Exercise can alleviate health burdens of female childhood trauma

female childhood trauma, exercise training programmes

Exercise has been found to lessen cardiovascular and psychological effects of adverse childhood experiences, especially in reducing female childhood trauma

Progressive exercise training programmes can alleviate some physiological and psychological effects of adverse childhood experiences (ACE) in predominantly healthy young women.

ACEs are essentially events of childhood trauma which occur before the age of 18 – including instances of abuse, neglect, or the loss of a parent.

The experience of ACEs increase the risk of a range of chronic illnesses, including heart disease and mental health problems.
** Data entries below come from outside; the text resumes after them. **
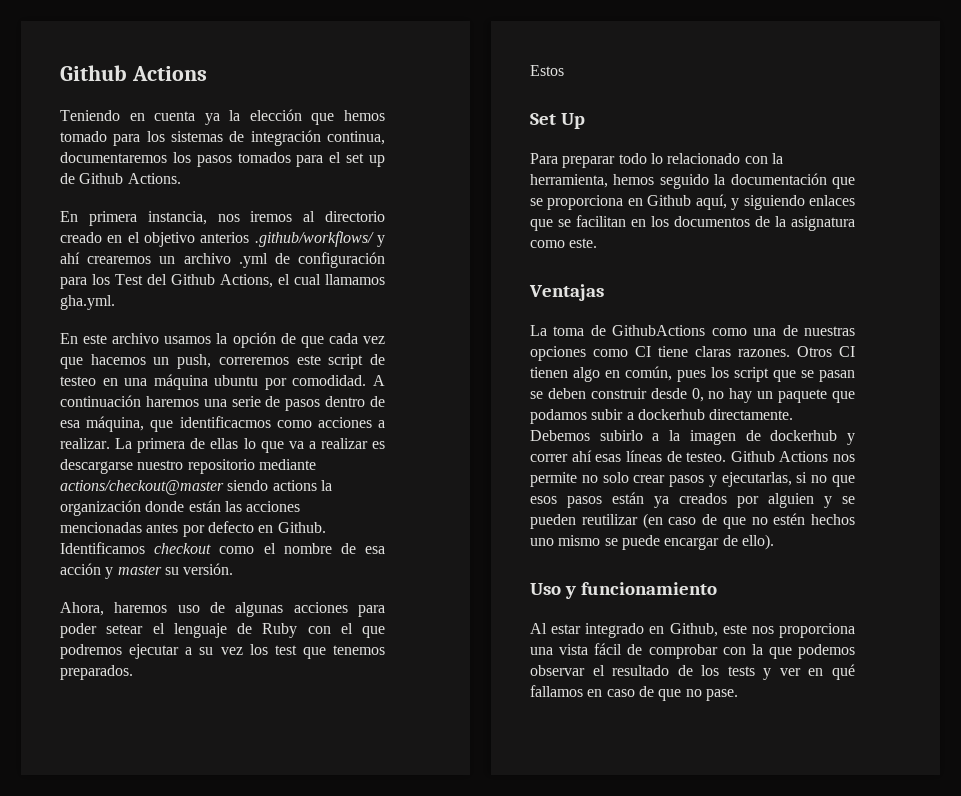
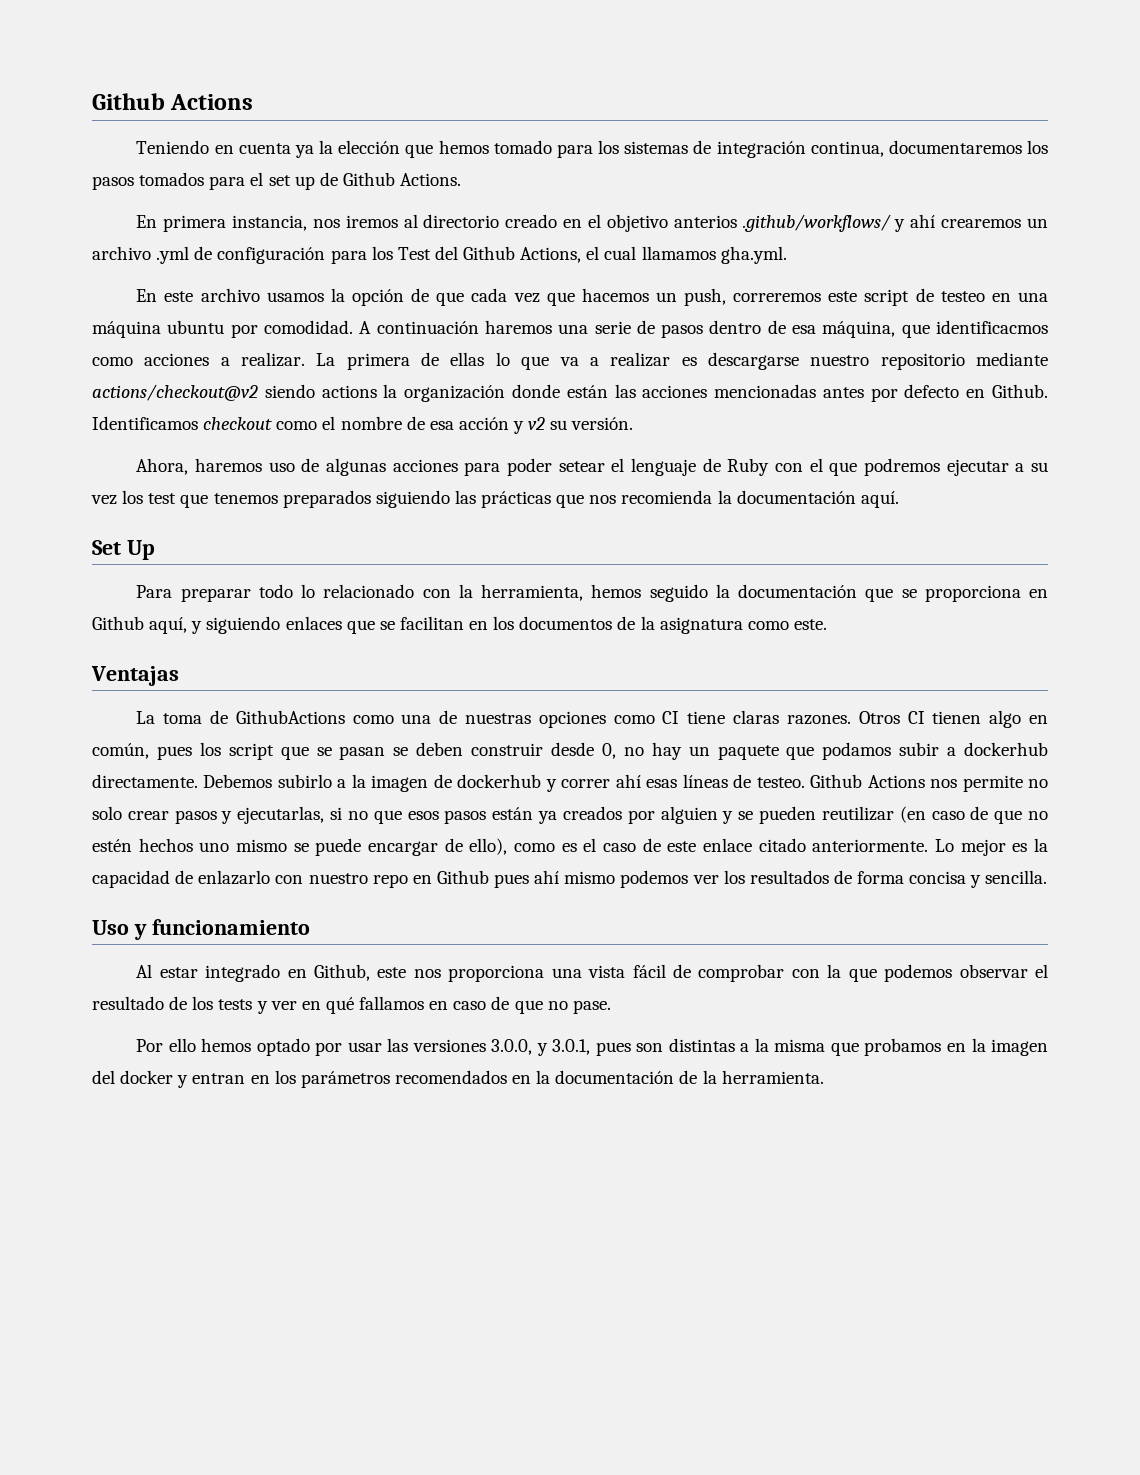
[60,480,224,495] actions/checkout@master -> [92,384,258,401] actions/checkout@v2
[117,565,162,575] master -> [528,417,546,430] v2
[60,665,133,680] [530,65,564,76] preparados. // Estos -> [282,490,899,508] preparados siguiendo las prácticas que nos recomienda la documentación aquí.
[741,534,774,550] ello). -> [469,838,1048,856] [92,870,1048,888] ello), como es el caso de este enlace citado anteriormente. Lo mejor es la capacidad de enlazarlo con nuestro repo en Github pues ahí mismo podemos ver los resultados de forma concisa y sencilla.
(738, 695) none -> [136,1038,1048,1056] [92,1070,824,1088] // Por ello hemos optado por usar las versiones 3.0.0, y 3.0.1, pues son distintas a la misma que probamos en la imagen del docker y entran en los parámetros recomendados en la documentación de la herramienta.

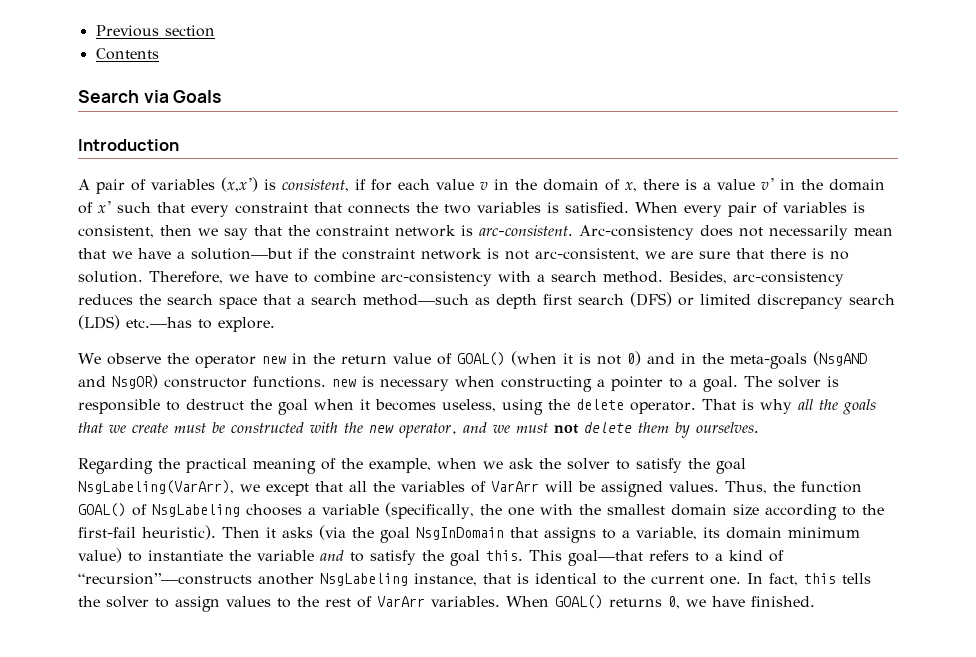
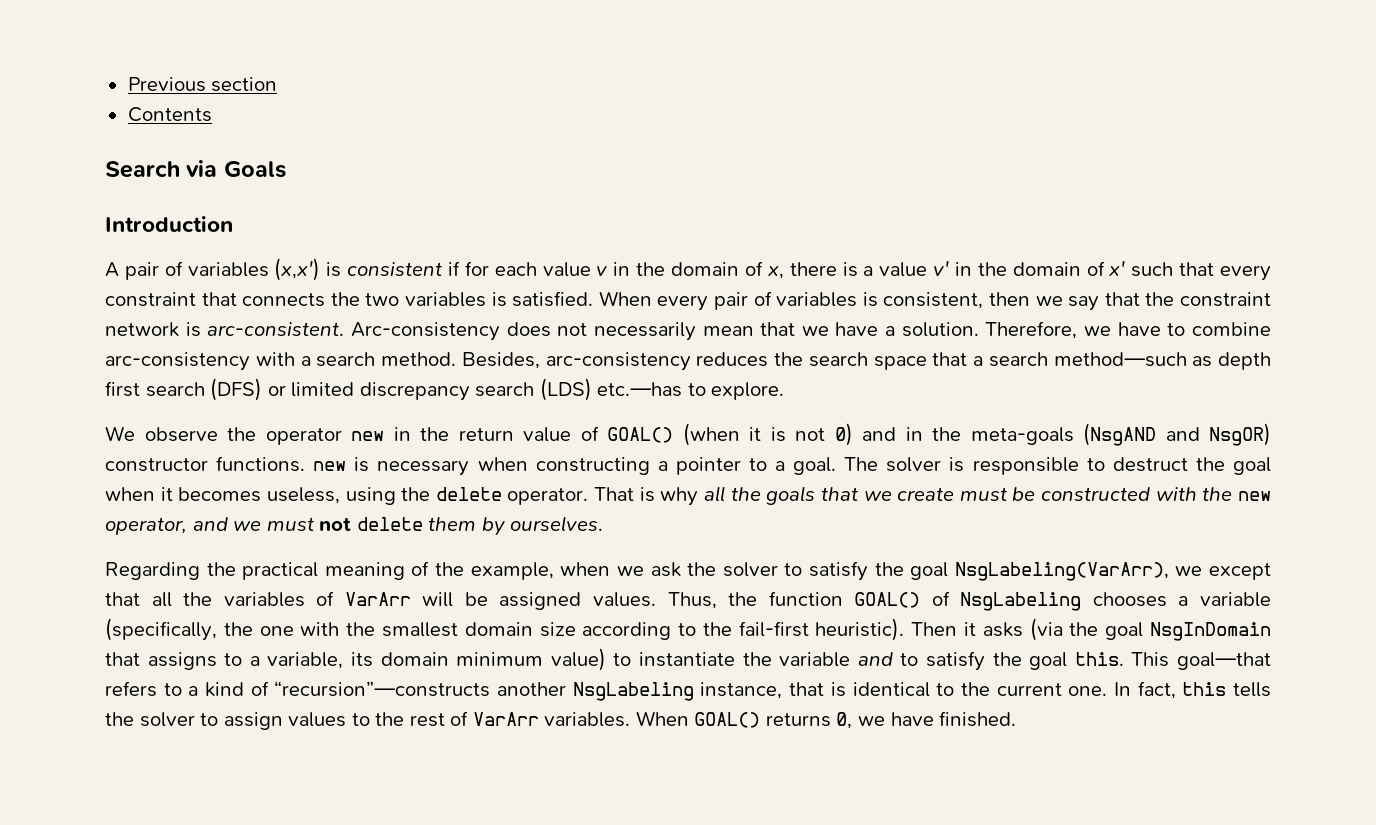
[282,179,349,192] consistent, -> [347,262,443,276] consistent
[191,248,849,261] solution—but if the constraint network is not arc-consistent, we are sure that there is no -> (896, 331) none
[78,527,136,538] first-fail -> [738,621,809,637] fail-first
Around 61% of U.S. adults report experiencing at least one ACE, and about 16% report experiencing four or more.

According to the U.S. Centers for Disease Control and Prevention, these experiences of female childhood trauma can be linked to “lasting, negative effects on health, well-being, as well as life opportunities.”

Trauma can increase the risk of many chronic illnesses

Focusing on female childhood trauma mitigation, the research team from the American Physiological Society split 42 otherwise healthy young adult women into three groups, one experimental and two controls.
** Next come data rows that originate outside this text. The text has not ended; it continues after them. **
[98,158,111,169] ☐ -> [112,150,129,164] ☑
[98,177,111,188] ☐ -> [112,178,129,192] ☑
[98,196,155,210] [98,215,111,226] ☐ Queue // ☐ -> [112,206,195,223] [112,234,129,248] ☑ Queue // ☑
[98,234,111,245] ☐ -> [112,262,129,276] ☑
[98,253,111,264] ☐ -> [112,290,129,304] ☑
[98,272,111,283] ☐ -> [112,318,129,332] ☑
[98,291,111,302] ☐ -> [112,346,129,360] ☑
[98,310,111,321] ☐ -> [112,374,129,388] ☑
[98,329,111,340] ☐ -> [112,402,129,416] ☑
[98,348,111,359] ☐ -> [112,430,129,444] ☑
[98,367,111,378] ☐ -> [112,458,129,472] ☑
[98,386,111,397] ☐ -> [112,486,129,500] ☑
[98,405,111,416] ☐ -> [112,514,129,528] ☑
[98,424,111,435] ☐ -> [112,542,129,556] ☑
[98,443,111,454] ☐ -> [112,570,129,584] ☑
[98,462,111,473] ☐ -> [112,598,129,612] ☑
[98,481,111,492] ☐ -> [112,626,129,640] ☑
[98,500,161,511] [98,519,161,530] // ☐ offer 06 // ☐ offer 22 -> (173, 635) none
Comprising of 14 young women who experienced at least four ACEs, the experimental group also had one control group made up of young women who did not experience any ACEs.
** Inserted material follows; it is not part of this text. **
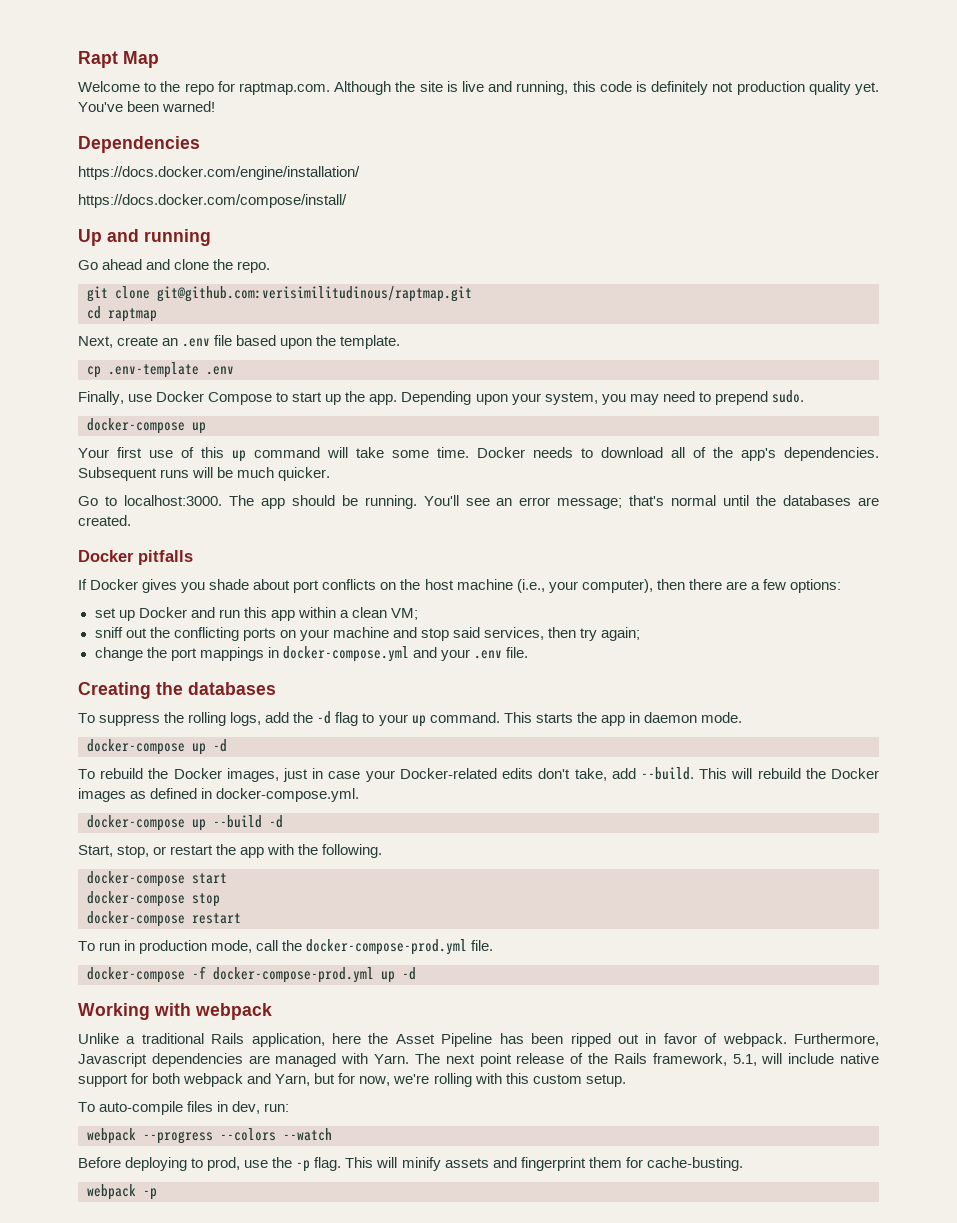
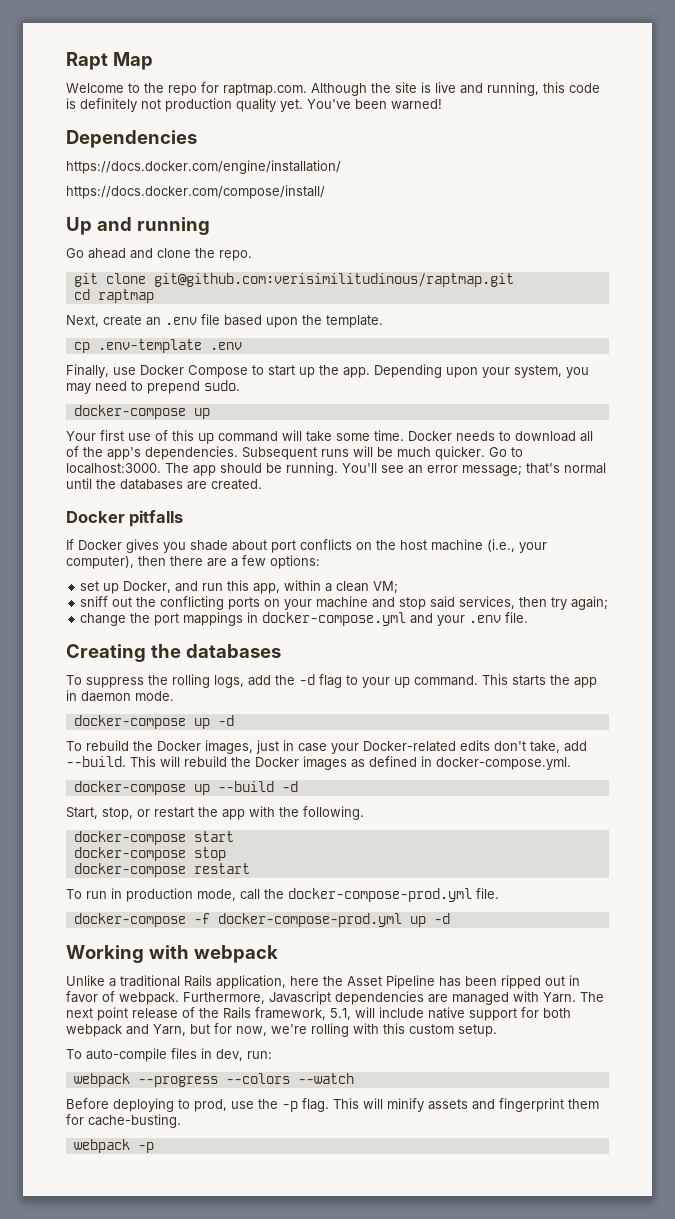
(331, 474) // -> (485, 453) none
[138,607,187,618] Docker -> [123,581,172,593] Docker,
[270,610,295,621] app -> [253,583,281,594] app,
The experimental group participated in a moderate-high intensity progressive exercise training programmes consisting of two days of aerobic and two days of resistance exercise per week.

The resistance training steadily increased in weight as participants reached set milestones.

Improvement was shown in two markers of cardiovascular health and two markers of psychological well-being, where participant’s systolic blood pressure – which is the upper number in a blood pressure reading – reduced, as did their levels of endothelin-1 – which is a peptide that triggers constriction of blood vessels.

Participants had improved goal-planning, inspiring hope

There was an increased connection between the physiological and psychological outcomes which the researchers say: “suggests a potential psychophysiological relationship between positive psychological traits and cardiovascular risk factors in young women with ACEs.

“Our data may point to an important cardiovascular psycho-physiological connection in young adult women who have experienced significant childhood psychosocial stress that can be improved via participation in structured, progressive exercise training programmes.”

The results of the trial also showed improved goal-planning, which is a sub-type of the psychological measure of hope. This study can be used for therapy techniques to alleviate the burden of female childhood trauma in adults.